• [PROBLEM DESCRIPTION]
How many lines in the rows below contain the string "elevation"? Reply with the number alone.

>> start DATASET RECORDS

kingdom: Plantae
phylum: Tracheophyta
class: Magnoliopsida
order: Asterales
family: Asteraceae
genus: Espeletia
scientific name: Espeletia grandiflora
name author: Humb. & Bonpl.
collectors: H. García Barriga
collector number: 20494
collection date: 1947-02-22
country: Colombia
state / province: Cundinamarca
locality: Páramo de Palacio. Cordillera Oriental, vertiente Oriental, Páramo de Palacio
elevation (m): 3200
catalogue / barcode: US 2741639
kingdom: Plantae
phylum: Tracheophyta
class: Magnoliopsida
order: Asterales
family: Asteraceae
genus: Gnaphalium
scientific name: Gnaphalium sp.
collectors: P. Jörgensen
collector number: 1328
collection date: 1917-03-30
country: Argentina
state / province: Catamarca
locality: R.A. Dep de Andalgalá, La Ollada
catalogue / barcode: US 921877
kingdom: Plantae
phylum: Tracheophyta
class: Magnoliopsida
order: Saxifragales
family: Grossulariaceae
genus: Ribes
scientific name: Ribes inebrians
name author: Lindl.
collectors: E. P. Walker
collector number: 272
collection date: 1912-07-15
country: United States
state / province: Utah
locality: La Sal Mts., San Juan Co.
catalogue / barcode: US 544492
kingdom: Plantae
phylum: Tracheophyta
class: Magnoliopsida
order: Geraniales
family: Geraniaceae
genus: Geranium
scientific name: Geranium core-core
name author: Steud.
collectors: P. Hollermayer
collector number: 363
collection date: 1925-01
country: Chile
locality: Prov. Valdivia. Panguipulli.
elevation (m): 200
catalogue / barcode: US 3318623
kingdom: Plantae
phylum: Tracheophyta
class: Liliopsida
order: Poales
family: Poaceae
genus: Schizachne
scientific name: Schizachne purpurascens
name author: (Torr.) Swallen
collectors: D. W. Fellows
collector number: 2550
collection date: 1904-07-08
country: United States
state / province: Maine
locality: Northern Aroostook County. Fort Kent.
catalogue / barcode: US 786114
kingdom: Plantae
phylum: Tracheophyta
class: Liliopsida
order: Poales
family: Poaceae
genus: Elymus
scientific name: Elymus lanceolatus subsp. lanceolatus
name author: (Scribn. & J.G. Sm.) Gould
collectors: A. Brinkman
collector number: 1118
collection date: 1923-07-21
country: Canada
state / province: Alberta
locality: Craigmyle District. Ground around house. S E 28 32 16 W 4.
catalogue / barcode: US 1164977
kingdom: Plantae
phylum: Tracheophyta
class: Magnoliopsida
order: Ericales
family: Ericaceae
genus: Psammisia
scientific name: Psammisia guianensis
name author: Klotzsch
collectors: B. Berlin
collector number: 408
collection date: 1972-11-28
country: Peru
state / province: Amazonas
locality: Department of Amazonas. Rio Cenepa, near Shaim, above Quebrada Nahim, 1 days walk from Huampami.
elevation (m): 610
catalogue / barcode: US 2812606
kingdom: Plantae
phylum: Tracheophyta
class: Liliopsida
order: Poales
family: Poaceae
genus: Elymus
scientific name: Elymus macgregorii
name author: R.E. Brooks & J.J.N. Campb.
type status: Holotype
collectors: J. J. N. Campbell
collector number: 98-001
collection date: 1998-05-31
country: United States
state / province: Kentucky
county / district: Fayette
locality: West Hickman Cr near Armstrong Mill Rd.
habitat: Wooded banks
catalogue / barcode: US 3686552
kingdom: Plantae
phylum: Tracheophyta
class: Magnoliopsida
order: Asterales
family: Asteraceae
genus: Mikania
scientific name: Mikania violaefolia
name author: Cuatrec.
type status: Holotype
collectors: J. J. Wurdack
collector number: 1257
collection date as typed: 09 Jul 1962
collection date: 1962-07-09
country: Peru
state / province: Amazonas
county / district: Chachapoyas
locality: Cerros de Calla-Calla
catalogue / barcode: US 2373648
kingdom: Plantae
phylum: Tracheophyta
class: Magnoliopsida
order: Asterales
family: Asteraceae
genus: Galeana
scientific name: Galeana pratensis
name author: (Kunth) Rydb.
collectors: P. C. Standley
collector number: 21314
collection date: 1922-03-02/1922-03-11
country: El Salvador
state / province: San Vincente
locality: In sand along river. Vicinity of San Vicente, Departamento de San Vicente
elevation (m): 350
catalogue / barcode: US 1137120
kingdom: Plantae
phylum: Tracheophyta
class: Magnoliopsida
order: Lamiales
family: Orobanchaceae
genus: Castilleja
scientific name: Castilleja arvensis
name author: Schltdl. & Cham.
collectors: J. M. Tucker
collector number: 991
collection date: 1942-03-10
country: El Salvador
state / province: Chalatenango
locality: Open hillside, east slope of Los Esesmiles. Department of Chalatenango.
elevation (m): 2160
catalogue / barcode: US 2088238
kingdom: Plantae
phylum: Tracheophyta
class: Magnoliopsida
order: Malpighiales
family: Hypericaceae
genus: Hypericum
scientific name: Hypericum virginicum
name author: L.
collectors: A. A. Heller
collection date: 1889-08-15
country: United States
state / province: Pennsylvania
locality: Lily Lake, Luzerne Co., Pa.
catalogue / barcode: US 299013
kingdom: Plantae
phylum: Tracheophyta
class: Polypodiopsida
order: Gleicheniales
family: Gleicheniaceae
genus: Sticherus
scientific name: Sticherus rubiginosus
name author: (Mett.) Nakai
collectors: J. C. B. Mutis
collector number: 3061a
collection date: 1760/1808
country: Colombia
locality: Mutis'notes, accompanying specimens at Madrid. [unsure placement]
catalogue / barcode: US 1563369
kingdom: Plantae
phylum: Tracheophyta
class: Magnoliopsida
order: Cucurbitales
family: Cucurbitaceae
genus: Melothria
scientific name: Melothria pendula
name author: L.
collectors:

>> end DATASET RECORDS

• [RESPONSE BELOW]
5